» INSTRUCTIONS FOR THE TASK: With images excluded, write out each entry below exactly as given.

» INFORMATION PROVIDED:
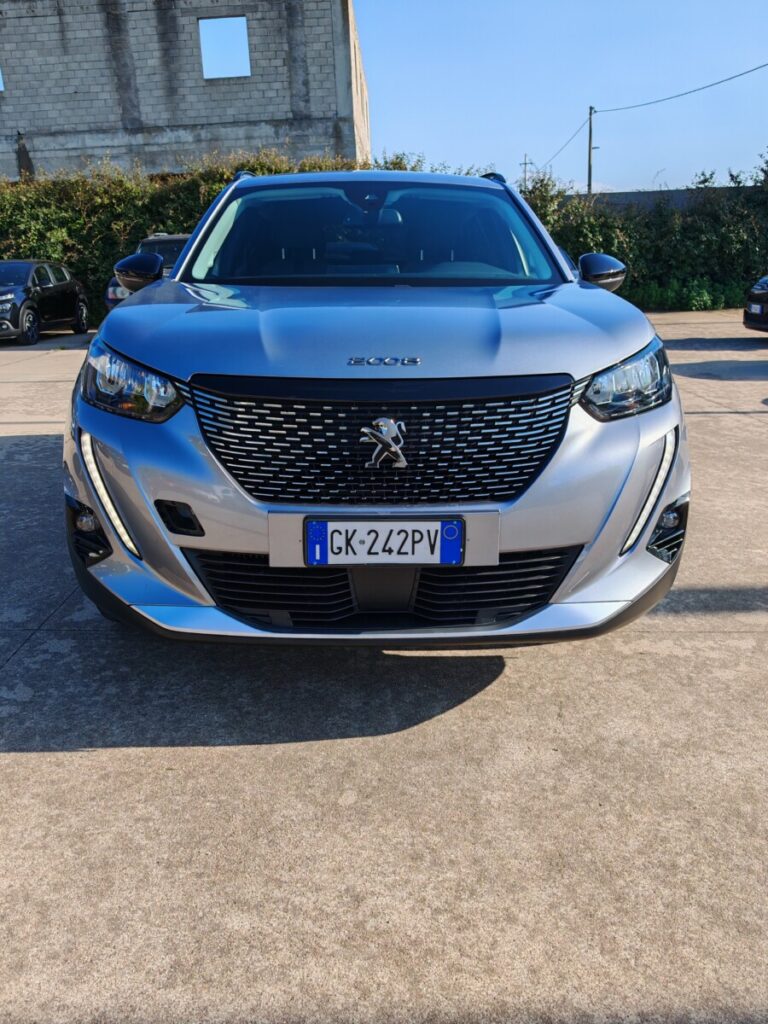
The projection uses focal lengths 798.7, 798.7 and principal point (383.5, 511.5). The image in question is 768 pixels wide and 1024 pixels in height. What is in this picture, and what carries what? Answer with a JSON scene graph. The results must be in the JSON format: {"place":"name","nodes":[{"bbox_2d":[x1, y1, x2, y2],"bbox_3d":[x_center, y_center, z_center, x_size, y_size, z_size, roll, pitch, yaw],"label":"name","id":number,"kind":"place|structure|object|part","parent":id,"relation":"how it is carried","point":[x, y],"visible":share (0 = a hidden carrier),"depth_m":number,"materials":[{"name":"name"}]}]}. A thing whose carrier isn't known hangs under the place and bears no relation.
{"place":"outdoors","nodes":[
{"label":"outdoors","id":0,"kind":"place"},
{"bbox_2d":[0,0,371,180],"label":"brick building","id":1,"kind":"structure","parent":0,"point":[41,123],"depth_m":23.00,"materials":[{"name":"grey"}]},
{"bbox_2d":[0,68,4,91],"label":"window opening","id":2,"kind":"object","parent":1,"relation":"in","point":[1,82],"visible":0.47,"depth_m":22.70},
{"bbox_2d":[200,15,250,78],"bbox_3d":[-4.244,-12.394,21.518,1.325,1.537,0.699,-1,18,1],"label":"window opening","id":3,"kind":"object","parent":1,"relation":"in","point":[203,48],"visible":0.6,"depth_m":21.47,"materials":[{"name":"blue"}]},
{"bbox_2d":[0,311,767,1023],"label":"concrete pavement","id":4,"kind":"structure","parent":0,"point":[36,758],"materials":[{"name":"grey concrete"}]},
{"bbox_2d":[0,260,89,343],"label":"black car","id":5,"kind":"object","parent":4,"relation":"on","point":[68,285],"visible":1,"depth_m":14.46,"materials":[{"name":"black metal"}]},
{"bbox_2d":[65,169,687,645],"bbox_3d":[-0.039,-0.840,4.047,1.922,1.615,4.645,-1,18,1],"label":"silver car","id":6,"kind":"object","parent":4,"relation":"on","point":[176,285],"visible":0.98,"depth_m":2.47,"materials":[{"name":"metal"}]},
{"label":"headlight","id":7,"kind":"part","parent":6,"relation":"part of","materials":[{"name":"clear plastic"}]},
{"label":"hood","id":8,"kind":"part","parent":6,"relation":"part of","materials":[{"name":"silver metal"}]},
{"label":"grille","id":9,"kind":"part","parent":6,"relation":"part of","materials":[{"name":"black metal"}]},
{"bbox_2d":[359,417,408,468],"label":"car emblem","id":10,"kind":"object","parent":6,"relation":"attached to","point":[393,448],"visible":0.96,"depth_m":2.32,"materials":[{"name":"silver metal"}]},
{"bbox_2d":[301,517,469,565],"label":"license plate","id":11,"kind":"object","parent":6,"relation":"attached to","point":[319,525],"visible":0.97,"depth_m":2.24,"materials":[{"name":"white metal"}]},
{"label":"headlight","id":12,"kind":"part","parent":6,"relation":"part of","materials":[{"name":"clear plastic"}]},
{"bbox_2d":[742,274,767,332],"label":"dark car","id":13,"kind":"object","parent":4,"relation":"on","point":[745,321],"visible":1,"depth_m":11.57,"materials":[{"name":"black metal"}]},
{"bbox_2d":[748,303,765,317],"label":"license plate","id":14,"kind":"object","parent":13,"relation":"attached to","point":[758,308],"visible":0.91,"depth_m":11.41,"materials":[{"name":"white"}]},
{"bbox_2d":[353,0,767,193],"label":"sky","id":15,"kind":"structure","parent":0,"point":[579,104],"materials":[{"name":"blue"}]},
{"bbox_2d":[577,185,760,211],"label":"low wall","id":16,"kind":"structure","parent":0,"point":[672,192],"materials":[{"name":"grey concrete"}]},
{"label":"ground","id":17,"kind":"structure","parent":0},
{"bbox_2d":[103,232,191,309],"bbox_3d":[-3.260,-3.935,13.693,1.751,1.540,4.820,-1,18,1],"label":"dark car","id":18,"kind":"object","parent":17,"relation":"on","point":[184,237],"visible":0.11,"depth_m":12.63,"materials":[{"name":"metal"}]},
{"bbox_2d":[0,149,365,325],"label":"hedge","id":19,"kind":"object","parent":17,"relation":"on","point":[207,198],"visible":0.43,"depth_m":17.14,"materials":[{"name":"green plant"}]},
{"bbox_2d":[519,153,533,187],"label":"utility pole","id":20,"kind":"object","parent":17,"relation":"on","point":[526,164],"visible":0.44,"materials":[{"name":"brown wood"}]},
{"bbox_2d":[587,104,596,198],"bbox_3d":[8.988,-13.775,34.922,0.392,7.517,0.462,-1,18,1],"label":"utility pole","id":21,"kind":"object","parent":17,"relation":"on","point":[589,171],"visible":0.6,"depth_m":34.35,"materials":[{"name":"brown wood"}]},
{"bbox_2d":[539,110,593,171],"label":"power line","id":22,"kind":"object","parent":21,"relation":"attached to","point":[572,136],"visible":0.78,"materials":[{"name":"plastic"}]},
{"bbox_2d":[596,62,767,113],"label":"power line","id":23,"kind":"object","parent":21,"relation":"attached to","point":[712,84],"visible":0.98,"depth_m":29.19,"materials":[{"name":"plastic"}]},
{"bbox_2d":[511,158,767,311],"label":"hedge","id":24,"kind":"object","parent":17,"relation":"on","point":[619,248],"visible":0.63,"depth_m":18.27,"materials":[{"name":"green plant"}]},
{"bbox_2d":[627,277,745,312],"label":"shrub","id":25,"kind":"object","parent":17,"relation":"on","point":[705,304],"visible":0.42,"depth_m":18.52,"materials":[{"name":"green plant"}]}
]}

» SOLUTION:
The projection uses focal lengths 798.7, 798.7 and principal point (383.5, 511.5). The image in question is 768 pixels wide and 1024 pixels in height. What is in this picture, and what carries what? Answer with a JSON scene graph. The results must be in the JSON format: {"place":"name","nodes":[{"bbox_2d":[x1, y1, x2, y2],"bbox_3d":[x_center, y_center, z_center, x_size, y_size, z_size, roll, pitch, yaw],"label":"name","id":number,"kind":"place|structure|object|part","parent":id,"relation":"how it is carried","point":[x, y],"visible":share (0 = a hidden carrier),"depth_m":number,"materials":[{"name":"name"}]}]}. A thing whose carrier isn't known hangs under the place and bears no relation.
{"place":"outdoors","nodes":[
{"label":"outdoors","id":0,"kind":"place"},
{"bbox_2d":[0,0,371,180],"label":"brick building","id":1,"kind":"structure","parent":0,"point":[41,123],"depth_m":23.00,"materials":[{"name":"grey"}]},
{"bbox_2d":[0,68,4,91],"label":"window opening","id":2,"kind":"object","parent":1,"relation":"in","point":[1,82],"visible":0.47,"depth_m":22.70},
{"bbox_2d":[200,15,250,78],"bbox_3d":[-4.244,-12.394,21.518,1.325,1.537,0.699,-1,18,1],"label":"window opening","id":3,"kind":"object","parent":1,"relation":"in","point":[203,48],"visible":0.6,"depth_m":21.47,"materials":[{"name":"blue"}]},
{"bbox_2d":[0,311,767,1023],"label":"concrete pavement","id":4,"kind":"structure","parent":0,"point":[36,758],"materials":[{"name":"grey concrete"}]},
{"bbox_2d":[0,260,89,343],"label":"black car","id":5,"kind":"object","parent":4,"relation":"on","point":[68,285],"visible":1,"depth_m":14.46,"materials":[{"name":"black metal"}]},
{"bbox_2d":[65,169,687,645],"bbox_3d":[-0.039,-0.840,4.047,1.922,1.615,4.645,-1,18,1],"label":"silver car","id":6,"kind":"object","parent":4,"relation":"on","point":[176,285],"visible":0.98,"depth_m":2.47,"materials":[{"name":"metal"}]},
{"label":"headlight","id":7,"kind":"part","parent":6,"relation":"part of","materials":[{"name":"clear plastic"}]},
{"label":"hood","id":8,"kind":"part","parent":6,"relation":"part of","materials":[{"name":"silver metal"}]},
{"label":"grille","id":9,"kind":"part","parent":6,"relation":"part of","materials":[{"name":"black metal"}]},
{"bbox_2d":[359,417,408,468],"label":"car emblem","id":10,"kind":"object","parent":6,"relation":"attached to","point":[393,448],"visible":0.96,"depth_m":2.32,"materials":[{"name":"silver metal"}]},
{"bbox_2d":[301,517,469,565],"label":"license plate","id":11,"kind":"object","parent":6,"relation":"attached to","point":[319,525],"visible":0.97,"depth_m":2.24,"materials":[{"name":"white metal"}]},
{"label":"headlight","id":12,"kind":"part","parent":6,"relation":"part of","materials":[{"name":"clear plastic"}]},
{"bbox_2d":[742,274,767,332],"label":"dark car","id":13,"kind":"object","parent":4,"relation":"on","point":[745,321],"visible":1,"depth_m":11.57,"materials":[{"name":"black metal"}]},
{"bbox_2d":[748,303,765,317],"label":"license plate","id":14,"kind":"object","parent":13,"relation":"attached to","point":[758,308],"visible":0.91,"depth_m":11.41,"materials":[{"name":"white"}]},
{"bbox_2d":[353,0,767,193],"label":"sky","id":15,"kind":"structure","parent":0,"point":[579,104],"materials":[{"name":"blue"}]},
{"bbox_2d":[577,185,760,211],"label":"low wall","id":16,"kind":"structure","parent":0,"point":[672,192],"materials":[{"name":"grey concrete"}]},
{"label":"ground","id":17,"kind":"structure","parent":0},
{"bbox_2d":[103,232,191,309],"bbox_3d":[-3.260,-3.935,13.693,1.751,1.540,4.820,-1,18,1],"label":"dark car","id":18,"kind":"object","parent":17,"relation":"on","point":[184,237],"visible":0.11,"depth_m":12.63,"materials":[{"name":"metal"}]},
{"bbox_2d":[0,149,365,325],"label":"hedge","id":19,"kind":"object","parent":17,"relation":"on","point":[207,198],"visible":0.43,"depth_m":17.14,"materials":[{"name":"green plant"}]},
{"bbox_2d":[519,153,533,187],"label":"utility pole","id":20,"kind":"object","parent":17,"relation":"on","point":[526,164],"visible":0.44,"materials":[{"name":"brown wood"}]},
{"bbox_2d":[587,104,596,198],"bbox_3d":[8.988,-13.775,34.922,0.392,7.517,0.462,-1,18,1],"label":"utility pole","id":21,"kind":"object","parent":17,"relation":"on","point":[589,171],"visible":0.6,"depth_m":34.35,"materials":[{"name":"brown wood"}]},
{"bbox_2d":[539,110,593,171],"label":"power line","id":22,"kind":"object","parent":21,"relation":"attached to","point":[572,136],"visible":0.78,"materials":[{"name":"plastic"}]},
{"bbox_2d":[596,62,767,113],"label":"power line","id":23,"kind":"object","parent":21,"relation":"attached to","point":[712,84],"visible":0.98,"depth_m":29.19,"materials":[{"name":"plastic"}]},
{"bbox_2d":[511,158,767,311],"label":"hedge","id":24,"kind":"object","parent":17,"relation":"on","point":[619,248],"visible":0.63,"depth_m":18.27,"materials":[{"name":"green plant"}]},
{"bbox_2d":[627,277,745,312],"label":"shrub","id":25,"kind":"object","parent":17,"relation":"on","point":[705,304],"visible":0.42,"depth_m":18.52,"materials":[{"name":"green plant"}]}
]}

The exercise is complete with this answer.